Retype the records from the line containing "[234, 307, 293, 327]" through the end of the records, reproducing every character without change and including both ends.

(Records that refer to images)
━━━

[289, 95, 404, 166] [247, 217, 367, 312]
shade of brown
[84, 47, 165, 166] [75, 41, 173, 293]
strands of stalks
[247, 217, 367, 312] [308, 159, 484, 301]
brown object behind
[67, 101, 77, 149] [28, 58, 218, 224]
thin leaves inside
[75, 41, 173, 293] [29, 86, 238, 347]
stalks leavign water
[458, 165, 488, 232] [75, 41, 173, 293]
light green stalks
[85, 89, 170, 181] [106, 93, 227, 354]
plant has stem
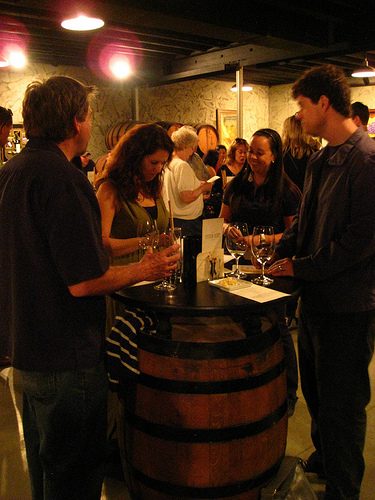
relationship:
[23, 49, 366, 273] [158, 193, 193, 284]
people drinking wine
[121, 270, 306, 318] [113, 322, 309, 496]
table made of a barrel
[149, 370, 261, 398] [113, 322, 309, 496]
rings on barrel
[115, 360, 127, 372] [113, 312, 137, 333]
black and white towel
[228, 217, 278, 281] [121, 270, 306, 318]
wine glasses on table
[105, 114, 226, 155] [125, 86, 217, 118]
barrels stacked against wall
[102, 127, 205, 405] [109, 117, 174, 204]
woman with long hair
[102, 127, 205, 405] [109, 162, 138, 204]
woman with long hair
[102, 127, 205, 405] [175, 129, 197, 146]
woman with white hair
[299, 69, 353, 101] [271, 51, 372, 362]
brown hair on a man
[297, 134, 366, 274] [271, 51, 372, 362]
shirt on a man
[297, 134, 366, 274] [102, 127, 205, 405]
shirt on a woman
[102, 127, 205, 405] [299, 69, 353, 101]
woman with brown hair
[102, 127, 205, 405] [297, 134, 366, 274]
woman with shirt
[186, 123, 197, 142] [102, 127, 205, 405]
gray hair on a woman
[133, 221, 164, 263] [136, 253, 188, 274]
wine glass in a hand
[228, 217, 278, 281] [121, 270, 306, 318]
wine glasses on a table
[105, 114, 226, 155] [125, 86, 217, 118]
barrels along wall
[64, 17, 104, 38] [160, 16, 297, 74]
lights on a ceiling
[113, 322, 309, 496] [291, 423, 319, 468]
barrel on ground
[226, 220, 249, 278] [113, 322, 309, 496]
glass on barrel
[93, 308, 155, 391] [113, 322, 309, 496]
striped shirt on barrel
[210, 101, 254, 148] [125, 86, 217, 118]
painting on wall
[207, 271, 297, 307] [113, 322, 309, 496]
menu on barrel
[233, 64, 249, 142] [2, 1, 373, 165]
support beam in room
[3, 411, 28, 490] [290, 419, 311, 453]
concrete on floor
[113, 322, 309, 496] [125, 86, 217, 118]
barrel on wall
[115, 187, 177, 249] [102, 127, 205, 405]
shirt on a woman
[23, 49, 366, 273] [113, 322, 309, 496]
people standing around barrel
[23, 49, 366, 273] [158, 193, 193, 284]
people are sipping wine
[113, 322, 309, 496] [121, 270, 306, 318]
barrel made like a table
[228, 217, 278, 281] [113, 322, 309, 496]
wine glasses on top of barrel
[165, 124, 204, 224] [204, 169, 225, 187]
people reading menu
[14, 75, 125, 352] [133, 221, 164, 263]
man holding wine glass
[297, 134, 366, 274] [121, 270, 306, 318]
shirt on table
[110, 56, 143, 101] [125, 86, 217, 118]
clock on wall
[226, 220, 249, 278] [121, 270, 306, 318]
glass on table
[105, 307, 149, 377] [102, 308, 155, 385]
striped piece of striped shirt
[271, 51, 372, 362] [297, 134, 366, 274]
man in jacket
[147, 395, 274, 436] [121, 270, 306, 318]
wooden barrel table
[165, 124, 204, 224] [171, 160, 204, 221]
people with white shirt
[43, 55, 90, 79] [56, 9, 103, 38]
overhead of lights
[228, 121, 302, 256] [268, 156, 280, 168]
woman wearing earring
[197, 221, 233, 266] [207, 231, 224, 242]
paper with words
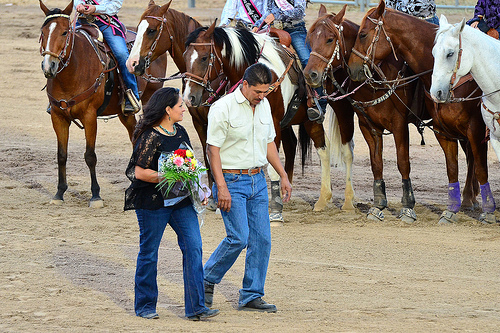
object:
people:
[206, 64, 290, 318]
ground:
[1, 10, 497, 333]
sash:
[242, 2, 268, 33]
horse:
[431, 13, 500, 171]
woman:
[118, 86, 215, 322]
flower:
[172, 156, 185, 167]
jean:
[203, 175, 280, 302]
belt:
[223, 167, 265, 175]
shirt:
[207, 91, 279, 170]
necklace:
[158, 124, 177, 135]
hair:
[129, 87, 176, 144]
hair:
[245, 63, 273, 85]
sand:
[0, 121, 491, 333]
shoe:
[239, 294, 278, 313]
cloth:
[480, 184, 496, 213]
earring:
[169, 115, 171, 122]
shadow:
[41, 234, 175, 316]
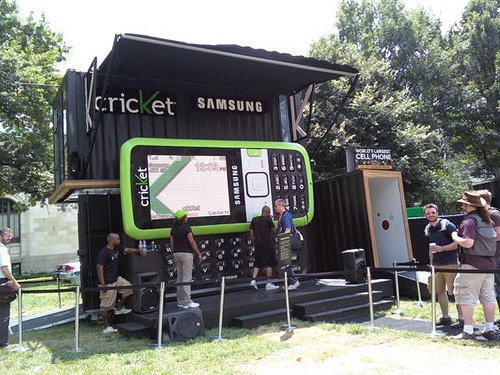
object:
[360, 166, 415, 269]
doorway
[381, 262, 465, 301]
ramp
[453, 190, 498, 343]
man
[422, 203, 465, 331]
man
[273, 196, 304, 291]
man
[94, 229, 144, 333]
man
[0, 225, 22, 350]
man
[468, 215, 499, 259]
backpack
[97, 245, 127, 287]
shirt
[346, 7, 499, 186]
tree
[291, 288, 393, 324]
steps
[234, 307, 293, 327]
steps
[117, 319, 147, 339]
steps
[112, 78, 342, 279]
black speaker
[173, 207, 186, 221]
cap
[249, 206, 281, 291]
man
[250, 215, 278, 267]
clothes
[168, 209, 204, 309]
woman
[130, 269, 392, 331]
platform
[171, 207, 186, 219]
bandana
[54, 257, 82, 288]
car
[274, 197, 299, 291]
man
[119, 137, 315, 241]
sign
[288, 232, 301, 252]
bag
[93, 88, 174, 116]
sign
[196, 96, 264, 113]
sign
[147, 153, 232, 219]
screen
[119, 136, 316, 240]
phone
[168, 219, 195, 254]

━━━

*Solution for this exercise*:
[234, 307, 293, 327]
steps
[117, 319, 147, 339]
steps
[112, 78, 342, 279]
black speaker
[173, 207, 186, 221]
cap
[249, 206, 281, 291]
man
[250, 215, 278, 267]
clothes
[168, 209, 204, 309]
woman
[130, 269, 392, 331]
platform
[171, 207, 186, 219]
bandana
[54, 257, 82, 288]
car
[274, 197, 299, 291]
man
[119, 137, 315, 241]
sign
[288, 232, 301, 252]
bag
[93, 88, 174, 116]
sign
[196, 96, 264, 113]
sign
[147, 153, 232, 219]
screen
[119, 136, 316, 240]
phone
[168, 219, 195, 254]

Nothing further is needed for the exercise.